‘We can complete that puzzle’: MU Health Care taps new diagnostic to improve lung disease treatment

MU Health Care. clinicians sit at a desk with computer monitors displaying lung scans

MU Health Care is just the second hospital in the U.S. to perform lung scans using xenon MRI, a groundbreaking technology that promises to greatly improve providers’ abilities to evaluate lung diseases like cystic fibrosis, asthma, COPD and cancer.

Xenon MRI is the same as traditional MRI diagnostics in that magnets are used to align the body’s atoms in its scans; however, because traditional MRI seeks out the hydrogen atoms in the water found in body tissue, it is less effective at providing a full imaging of the lungs, which are full of air. Xenon MRI overcomes this hurdle by keying on hyperpolarized xenon gas, a non-reactive substance inhaled by patients during the scan and held in the lungs for 10 to 15 seconds.

The result is a more complete picture of the lungs and how they are functioning. Clinicians receive detailed 3D images of the ventilated lung airspaces. The test can also be used to quantify lung microstructure and detailed aspects of lung function such as gas exchange.
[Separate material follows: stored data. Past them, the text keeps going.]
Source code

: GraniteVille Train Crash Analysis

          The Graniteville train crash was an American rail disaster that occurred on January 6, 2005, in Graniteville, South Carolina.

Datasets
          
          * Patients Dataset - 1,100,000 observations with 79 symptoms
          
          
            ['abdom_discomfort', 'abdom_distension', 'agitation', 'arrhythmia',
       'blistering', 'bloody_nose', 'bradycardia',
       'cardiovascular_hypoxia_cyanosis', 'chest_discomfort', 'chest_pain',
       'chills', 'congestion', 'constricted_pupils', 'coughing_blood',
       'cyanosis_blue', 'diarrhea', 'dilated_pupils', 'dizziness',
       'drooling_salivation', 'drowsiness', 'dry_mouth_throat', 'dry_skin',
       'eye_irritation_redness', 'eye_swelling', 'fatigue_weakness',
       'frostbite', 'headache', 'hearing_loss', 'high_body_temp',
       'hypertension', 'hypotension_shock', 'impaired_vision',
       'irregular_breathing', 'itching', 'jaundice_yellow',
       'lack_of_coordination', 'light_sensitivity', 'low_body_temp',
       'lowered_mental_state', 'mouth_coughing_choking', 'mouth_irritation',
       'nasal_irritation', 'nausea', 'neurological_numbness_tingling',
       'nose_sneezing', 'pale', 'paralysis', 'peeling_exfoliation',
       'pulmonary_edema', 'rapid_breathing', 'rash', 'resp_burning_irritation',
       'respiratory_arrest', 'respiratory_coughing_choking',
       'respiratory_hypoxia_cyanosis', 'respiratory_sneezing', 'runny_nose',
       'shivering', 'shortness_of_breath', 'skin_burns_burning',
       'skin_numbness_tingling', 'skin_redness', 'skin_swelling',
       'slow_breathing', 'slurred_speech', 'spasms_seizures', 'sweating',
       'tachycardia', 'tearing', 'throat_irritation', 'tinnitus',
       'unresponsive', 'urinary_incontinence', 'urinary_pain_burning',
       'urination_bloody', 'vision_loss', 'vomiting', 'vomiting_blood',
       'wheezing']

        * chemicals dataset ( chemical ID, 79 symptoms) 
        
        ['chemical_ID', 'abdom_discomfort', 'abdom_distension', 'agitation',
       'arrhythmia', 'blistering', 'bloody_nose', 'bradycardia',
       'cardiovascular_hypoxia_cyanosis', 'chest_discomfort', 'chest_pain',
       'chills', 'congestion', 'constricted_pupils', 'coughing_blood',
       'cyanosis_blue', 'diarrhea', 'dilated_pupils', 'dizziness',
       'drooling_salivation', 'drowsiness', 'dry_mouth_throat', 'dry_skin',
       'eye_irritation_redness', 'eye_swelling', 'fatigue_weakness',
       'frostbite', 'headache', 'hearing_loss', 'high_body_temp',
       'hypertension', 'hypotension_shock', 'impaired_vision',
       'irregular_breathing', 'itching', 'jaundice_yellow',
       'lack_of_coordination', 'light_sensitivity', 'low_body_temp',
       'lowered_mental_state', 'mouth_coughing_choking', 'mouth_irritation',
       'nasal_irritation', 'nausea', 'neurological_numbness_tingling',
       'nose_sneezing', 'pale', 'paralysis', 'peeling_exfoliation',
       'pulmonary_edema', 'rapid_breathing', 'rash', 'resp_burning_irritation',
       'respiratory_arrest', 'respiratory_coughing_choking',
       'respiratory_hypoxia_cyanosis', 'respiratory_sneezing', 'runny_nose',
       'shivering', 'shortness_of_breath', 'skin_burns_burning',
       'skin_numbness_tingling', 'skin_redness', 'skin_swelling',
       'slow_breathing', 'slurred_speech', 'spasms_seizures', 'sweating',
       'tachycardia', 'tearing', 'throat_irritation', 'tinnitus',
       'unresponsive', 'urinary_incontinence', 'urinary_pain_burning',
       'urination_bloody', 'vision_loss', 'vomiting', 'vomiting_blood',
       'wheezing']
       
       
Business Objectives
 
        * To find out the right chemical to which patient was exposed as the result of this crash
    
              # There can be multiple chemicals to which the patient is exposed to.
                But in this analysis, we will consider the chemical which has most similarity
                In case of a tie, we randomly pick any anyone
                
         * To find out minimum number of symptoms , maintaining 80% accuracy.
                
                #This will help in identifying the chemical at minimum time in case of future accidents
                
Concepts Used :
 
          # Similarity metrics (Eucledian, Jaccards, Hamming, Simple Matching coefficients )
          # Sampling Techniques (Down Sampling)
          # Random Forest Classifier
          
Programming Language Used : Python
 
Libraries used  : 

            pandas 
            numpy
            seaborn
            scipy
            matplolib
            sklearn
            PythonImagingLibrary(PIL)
MU Health Care physicians say this more-complete picture is a gamechanger in the treatment of lung disease. Previous treatment paths began like a puzzle, where physicians and their patients set out to determine a path toward diagnosis and treatment by working around the edges to build toward a complete picture. But before Xenon MRI, that picture often had gaps, sometimes significant.

“In one patient's case, this may be a single puzzle piece, or in another patient's case this may be half the puzzle,” said pulmonologist Zach Holliday, M.D. “And [xenon MRI] may really shed light on a puzzle that we lost pieces to and now, finally, we can complete that puzzle.”

Adopting the new means of testing is part of MU Health Care’s NextGen Precision Health initiative, which seeks to bring together innovators from across the University of Missouri and the UM System’s three other research universities in pursuit of life-changing precision health advancements.